Assignment:
Only the lines containing "linecap" should appear in the answer, copied from the listing below.
═══ Records for this task ═══
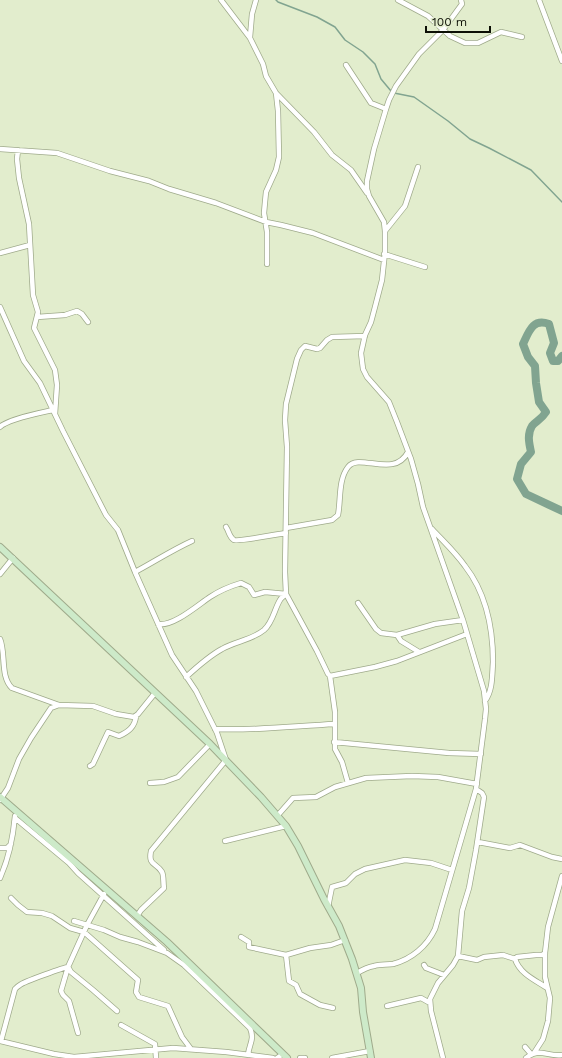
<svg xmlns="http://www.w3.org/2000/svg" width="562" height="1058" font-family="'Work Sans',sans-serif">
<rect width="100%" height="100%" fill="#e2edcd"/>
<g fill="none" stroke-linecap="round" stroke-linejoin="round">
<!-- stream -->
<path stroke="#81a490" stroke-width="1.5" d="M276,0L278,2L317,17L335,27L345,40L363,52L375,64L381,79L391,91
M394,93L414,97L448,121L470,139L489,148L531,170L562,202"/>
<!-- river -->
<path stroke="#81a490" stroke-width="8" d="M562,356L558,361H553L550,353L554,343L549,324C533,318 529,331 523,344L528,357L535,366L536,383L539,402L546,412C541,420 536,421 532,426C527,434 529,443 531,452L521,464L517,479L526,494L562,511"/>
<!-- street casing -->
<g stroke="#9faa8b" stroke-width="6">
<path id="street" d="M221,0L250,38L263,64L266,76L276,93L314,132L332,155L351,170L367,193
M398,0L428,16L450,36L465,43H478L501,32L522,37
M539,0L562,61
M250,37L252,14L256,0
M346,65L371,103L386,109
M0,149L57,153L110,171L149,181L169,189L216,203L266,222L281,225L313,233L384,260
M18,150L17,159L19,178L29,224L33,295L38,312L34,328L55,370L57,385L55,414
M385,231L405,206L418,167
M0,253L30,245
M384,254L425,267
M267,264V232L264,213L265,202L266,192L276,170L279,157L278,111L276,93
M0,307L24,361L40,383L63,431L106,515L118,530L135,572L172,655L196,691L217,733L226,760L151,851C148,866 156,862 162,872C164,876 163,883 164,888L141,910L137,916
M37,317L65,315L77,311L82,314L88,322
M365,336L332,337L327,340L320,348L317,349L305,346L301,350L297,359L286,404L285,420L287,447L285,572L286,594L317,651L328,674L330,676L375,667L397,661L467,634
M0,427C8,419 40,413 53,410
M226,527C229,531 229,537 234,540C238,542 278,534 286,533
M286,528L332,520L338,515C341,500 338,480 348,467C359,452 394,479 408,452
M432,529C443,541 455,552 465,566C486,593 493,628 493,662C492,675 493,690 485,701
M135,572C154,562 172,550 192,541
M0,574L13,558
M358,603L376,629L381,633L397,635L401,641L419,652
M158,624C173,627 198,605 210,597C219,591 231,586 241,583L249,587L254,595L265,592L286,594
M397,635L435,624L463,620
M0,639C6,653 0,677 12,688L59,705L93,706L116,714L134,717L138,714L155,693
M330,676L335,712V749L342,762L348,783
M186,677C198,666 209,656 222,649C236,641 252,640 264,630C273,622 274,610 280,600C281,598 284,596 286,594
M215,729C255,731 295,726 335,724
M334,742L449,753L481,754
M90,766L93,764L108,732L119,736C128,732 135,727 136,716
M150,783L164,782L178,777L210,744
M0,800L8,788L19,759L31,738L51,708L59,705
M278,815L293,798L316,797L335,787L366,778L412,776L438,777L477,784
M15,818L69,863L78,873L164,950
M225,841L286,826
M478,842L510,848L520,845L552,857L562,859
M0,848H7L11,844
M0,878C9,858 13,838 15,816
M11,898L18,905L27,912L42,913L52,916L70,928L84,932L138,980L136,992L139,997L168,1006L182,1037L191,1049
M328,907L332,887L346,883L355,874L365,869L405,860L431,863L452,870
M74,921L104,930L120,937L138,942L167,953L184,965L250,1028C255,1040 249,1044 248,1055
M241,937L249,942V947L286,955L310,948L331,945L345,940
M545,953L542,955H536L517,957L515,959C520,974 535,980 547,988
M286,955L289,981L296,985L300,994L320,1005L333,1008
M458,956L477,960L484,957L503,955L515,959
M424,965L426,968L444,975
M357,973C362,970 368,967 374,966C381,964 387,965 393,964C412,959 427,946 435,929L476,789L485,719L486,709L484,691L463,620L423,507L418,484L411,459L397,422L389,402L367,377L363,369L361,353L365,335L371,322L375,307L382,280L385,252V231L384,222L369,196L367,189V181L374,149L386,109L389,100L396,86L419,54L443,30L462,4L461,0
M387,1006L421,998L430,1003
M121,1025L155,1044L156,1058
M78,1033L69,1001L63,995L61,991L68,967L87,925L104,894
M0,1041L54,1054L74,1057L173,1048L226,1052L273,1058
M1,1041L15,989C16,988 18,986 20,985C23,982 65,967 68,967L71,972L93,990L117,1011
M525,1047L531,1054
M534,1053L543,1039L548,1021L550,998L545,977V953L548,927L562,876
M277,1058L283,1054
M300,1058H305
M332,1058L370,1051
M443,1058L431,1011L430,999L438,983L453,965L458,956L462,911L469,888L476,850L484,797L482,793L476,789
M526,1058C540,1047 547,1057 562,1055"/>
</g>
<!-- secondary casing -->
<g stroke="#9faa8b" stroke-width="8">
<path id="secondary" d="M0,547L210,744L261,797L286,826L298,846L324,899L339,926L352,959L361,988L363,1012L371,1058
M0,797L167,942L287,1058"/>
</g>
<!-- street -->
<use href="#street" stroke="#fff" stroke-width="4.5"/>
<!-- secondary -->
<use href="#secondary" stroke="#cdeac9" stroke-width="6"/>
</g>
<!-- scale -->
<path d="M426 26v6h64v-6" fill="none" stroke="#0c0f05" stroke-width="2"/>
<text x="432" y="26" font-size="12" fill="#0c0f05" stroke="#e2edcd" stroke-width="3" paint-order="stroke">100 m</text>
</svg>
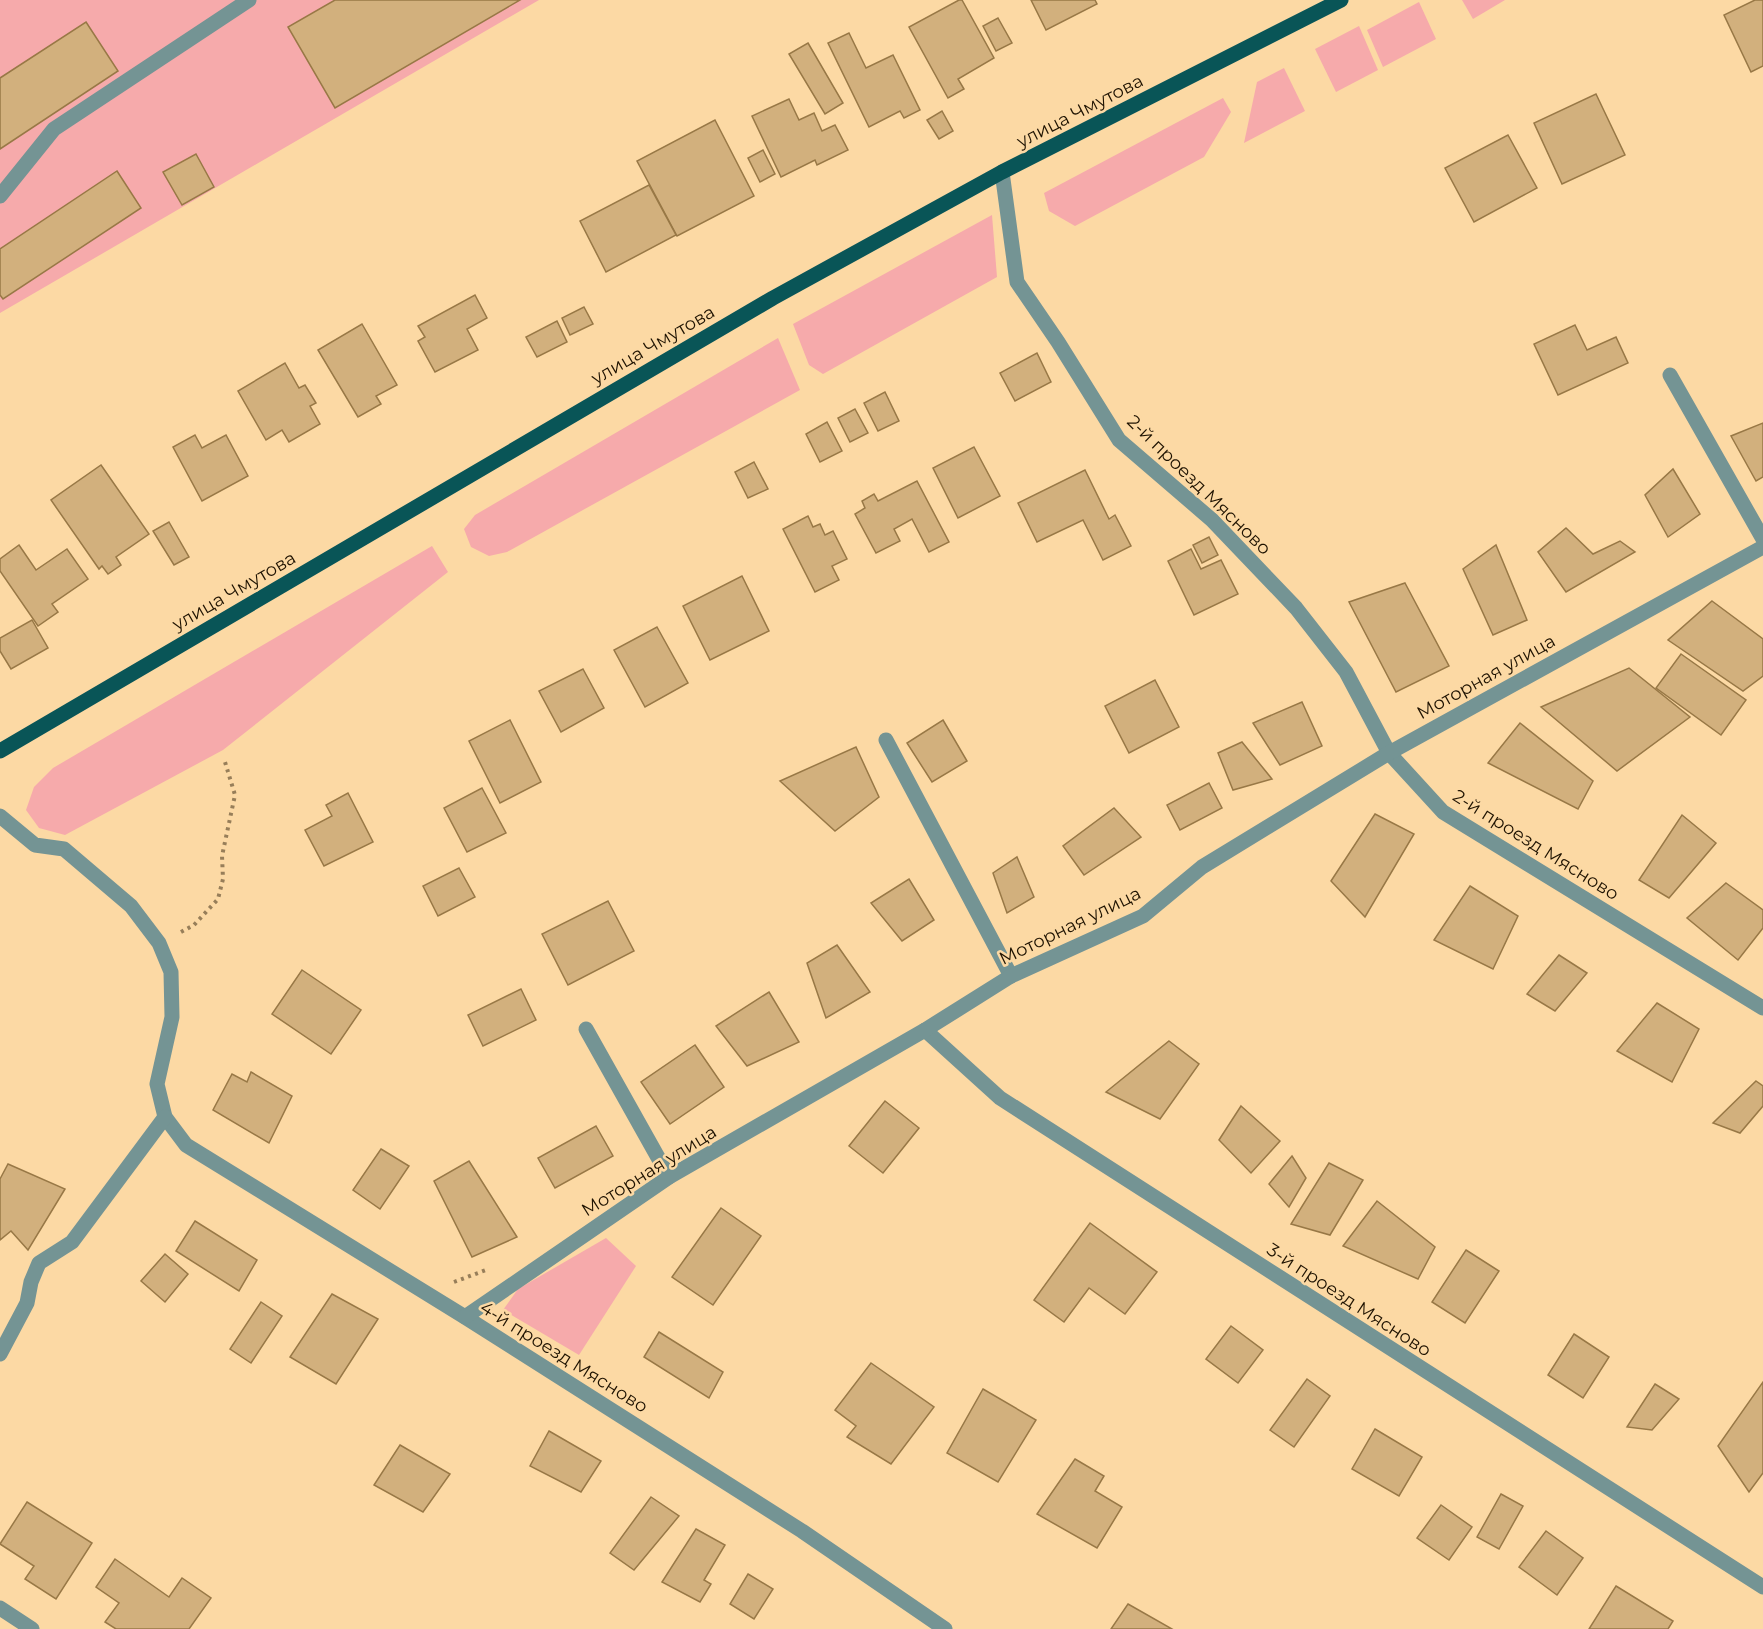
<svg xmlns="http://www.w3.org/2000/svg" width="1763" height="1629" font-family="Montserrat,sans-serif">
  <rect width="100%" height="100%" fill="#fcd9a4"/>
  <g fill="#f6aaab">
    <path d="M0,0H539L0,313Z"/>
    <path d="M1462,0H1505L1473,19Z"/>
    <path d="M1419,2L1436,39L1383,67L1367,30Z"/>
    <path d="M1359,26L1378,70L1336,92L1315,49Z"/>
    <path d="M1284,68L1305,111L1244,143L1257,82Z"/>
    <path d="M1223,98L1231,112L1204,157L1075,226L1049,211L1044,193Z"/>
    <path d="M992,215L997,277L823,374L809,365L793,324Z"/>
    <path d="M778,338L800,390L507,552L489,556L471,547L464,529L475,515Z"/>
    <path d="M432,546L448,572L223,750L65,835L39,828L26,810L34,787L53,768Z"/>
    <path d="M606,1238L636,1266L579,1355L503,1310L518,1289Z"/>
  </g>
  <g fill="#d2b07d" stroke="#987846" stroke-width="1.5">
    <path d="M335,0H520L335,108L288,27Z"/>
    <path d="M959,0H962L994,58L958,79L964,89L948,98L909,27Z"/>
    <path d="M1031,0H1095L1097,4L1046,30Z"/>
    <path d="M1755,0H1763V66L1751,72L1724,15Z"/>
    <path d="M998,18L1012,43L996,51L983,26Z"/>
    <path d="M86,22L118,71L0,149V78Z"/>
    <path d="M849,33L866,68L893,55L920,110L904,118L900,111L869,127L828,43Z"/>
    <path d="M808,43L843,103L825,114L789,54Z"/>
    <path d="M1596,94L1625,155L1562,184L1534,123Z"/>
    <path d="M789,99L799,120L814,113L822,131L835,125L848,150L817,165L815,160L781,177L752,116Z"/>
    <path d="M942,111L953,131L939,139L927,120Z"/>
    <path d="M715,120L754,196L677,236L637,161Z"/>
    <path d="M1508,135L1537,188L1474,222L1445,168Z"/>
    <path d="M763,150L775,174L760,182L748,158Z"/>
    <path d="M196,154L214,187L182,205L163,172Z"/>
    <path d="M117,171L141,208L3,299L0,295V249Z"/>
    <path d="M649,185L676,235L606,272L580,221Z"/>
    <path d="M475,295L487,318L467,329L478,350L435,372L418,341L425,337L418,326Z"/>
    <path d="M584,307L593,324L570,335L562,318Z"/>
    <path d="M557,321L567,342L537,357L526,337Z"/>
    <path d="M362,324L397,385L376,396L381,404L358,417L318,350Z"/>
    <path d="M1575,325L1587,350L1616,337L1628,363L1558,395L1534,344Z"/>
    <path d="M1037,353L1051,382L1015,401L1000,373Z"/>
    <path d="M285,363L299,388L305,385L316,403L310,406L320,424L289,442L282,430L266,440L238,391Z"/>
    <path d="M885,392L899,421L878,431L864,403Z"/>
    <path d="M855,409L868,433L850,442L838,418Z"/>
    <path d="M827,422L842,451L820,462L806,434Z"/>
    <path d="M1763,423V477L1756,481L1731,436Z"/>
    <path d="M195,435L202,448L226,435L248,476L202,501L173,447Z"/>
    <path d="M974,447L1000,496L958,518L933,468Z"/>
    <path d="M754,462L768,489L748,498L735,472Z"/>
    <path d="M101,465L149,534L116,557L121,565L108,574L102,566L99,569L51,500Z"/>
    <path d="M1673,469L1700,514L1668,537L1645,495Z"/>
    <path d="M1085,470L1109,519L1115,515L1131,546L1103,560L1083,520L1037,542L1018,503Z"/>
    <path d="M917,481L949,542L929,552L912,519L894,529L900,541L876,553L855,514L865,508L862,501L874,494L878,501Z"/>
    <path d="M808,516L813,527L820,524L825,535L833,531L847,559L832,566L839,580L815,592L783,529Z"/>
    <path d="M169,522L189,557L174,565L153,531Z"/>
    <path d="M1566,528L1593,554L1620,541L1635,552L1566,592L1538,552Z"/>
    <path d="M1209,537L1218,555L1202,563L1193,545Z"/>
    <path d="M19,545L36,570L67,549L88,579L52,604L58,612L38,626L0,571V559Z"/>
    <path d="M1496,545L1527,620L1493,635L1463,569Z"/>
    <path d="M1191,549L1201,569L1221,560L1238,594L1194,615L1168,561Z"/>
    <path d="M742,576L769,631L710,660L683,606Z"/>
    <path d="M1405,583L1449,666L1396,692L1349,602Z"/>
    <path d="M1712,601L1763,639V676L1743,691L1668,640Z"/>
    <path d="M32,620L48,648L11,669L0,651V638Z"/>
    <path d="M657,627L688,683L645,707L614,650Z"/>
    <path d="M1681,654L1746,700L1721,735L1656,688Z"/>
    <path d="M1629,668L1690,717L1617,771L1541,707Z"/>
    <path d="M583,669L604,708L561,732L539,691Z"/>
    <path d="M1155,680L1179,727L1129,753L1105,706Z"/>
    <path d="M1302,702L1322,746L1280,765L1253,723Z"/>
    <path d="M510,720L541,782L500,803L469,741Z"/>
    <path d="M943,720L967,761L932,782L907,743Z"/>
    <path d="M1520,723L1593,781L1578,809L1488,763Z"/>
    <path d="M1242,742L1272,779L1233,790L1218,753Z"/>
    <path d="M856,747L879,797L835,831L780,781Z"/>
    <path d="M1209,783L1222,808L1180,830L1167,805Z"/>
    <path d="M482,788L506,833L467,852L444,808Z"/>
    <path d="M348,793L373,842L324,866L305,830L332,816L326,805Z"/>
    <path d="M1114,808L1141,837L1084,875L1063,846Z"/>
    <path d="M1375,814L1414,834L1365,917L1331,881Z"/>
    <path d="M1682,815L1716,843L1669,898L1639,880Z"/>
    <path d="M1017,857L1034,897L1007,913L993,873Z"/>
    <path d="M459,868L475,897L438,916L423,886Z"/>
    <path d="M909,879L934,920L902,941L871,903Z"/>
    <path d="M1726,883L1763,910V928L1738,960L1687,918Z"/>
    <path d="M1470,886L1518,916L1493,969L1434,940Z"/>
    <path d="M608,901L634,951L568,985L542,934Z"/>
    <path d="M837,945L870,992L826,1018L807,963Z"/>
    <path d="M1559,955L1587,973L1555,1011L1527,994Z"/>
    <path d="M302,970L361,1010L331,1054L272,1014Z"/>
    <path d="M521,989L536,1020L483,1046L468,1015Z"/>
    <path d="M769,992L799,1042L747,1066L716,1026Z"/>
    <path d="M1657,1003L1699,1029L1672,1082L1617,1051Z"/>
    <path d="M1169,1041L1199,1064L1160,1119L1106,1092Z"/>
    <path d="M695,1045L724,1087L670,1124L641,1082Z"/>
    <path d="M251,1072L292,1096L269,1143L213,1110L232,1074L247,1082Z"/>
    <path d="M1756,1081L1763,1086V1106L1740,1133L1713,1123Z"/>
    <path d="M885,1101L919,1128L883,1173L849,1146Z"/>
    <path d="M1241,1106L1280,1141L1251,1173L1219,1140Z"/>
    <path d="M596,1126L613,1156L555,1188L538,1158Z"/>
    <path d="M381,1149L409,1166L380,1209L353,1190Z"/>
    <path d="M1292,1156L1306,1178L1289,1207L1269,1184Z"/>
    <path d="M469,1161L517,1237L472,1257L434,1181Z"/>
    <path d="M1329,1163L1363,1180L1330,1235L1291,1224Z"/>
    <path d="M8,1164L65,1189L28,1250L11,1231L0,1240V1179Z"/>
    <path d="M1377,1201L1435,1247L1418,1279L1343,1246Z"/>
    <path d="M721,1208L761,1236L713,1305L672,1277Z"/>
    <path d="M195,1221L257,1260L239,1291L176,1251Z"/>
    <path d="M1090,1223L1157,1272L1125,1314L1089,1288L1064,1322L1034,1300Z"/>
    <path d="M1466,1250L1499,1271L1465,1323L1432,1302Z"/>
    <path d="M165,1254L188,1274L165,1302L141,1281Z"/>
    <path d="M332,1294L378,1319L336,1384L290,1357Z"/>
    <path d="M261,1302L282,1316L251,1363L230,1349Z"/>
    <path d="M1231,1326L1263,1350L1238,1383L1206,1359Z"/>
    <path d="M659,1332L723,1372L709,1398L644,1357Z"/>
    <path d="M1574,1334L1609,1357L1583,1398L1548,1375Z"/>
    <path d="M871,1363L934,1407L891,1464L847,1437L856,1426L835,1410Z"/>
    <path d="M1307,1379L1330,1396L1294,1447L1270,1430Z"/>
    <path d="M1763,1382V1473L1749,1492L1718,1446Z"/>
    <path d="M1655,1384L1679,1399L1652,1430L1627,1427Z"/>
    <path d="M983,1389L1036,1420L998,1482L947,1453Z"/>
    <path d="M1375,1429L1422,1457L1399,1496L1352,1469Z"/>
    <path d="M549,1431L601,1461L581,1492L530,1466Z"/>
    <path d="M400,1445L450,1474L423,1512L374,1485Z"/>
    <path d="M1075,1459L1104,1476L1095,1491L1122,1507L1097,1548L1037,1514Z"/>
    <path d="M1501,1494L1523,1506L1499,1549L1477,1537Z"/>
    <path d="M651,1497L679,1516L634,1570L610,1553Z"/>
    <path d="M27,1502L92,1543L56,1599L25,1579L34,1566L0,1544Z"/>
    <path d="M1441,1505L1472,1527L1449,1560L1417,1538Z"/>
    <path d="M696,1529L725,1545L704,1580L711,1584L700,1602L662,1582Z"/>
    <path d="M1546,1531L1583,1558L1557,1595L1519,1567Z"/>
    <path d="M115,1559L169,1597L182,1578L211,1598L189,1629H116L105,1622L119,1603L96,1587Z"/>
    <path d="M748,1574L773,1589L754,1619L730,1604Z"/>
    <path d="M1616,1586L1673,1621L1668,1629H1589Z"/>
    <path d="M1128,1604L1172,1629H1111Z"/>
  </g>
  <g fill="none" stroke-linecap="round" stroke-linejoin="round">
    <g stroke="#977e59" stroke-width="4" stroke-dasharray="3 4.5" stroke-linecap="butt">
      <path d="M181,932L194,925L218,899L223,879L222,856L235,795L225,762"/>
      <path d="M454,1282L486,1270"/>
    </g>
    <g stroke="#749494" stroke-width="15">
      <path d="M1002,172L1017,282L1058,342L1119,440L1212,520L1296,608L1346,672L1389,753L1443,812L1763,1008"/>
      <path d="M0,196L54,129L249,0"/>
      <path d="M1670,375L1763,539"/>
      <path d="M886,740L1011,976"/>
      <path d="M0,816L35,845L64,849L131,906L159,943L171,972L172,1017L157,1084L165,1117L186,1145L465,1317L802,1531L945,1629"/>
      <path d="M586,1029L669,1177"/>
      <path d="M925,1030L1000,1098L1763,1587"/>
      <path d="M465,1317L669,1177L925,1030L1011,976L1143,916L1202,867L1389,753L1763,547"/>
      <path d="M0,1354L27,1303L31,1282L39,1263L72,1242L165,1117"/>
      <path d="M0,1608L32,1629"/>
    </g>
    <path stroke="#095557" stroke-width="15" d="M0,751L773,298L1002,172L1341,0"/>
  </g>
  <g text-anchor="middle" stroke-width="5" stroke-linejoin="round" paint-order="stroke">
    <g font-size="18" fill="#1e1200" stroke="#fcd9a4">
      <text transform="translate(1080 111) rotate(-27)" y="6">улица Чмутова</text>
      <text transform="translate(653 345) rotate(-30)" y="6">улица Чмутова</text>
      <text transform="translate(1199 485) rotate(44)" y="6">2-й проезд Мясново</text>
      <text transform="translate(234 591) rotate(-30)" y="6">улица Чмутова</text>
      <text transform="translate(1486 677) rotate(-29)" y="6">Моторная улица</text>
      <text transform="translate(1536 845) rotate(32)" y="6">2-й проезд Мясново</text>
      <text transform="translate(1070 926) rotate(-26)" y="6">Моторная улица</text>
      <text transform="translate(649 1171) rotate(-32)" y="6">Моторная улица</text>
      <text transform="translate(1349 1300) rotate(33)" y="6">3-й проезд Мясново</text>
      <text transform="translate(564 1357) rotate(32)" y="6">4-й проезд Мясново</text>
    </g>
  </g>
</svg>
═══
Answer to this problem:
<g fill="none" stroke-linecap="round" stroke-linejoin="round">
  <g fill="none" stroke-linecap="round" stroke-linejoin="round">
    <g stroke="#977e59" stroke-width="4" stroke-dasharray="3 4.5" stroke-linecap="butt">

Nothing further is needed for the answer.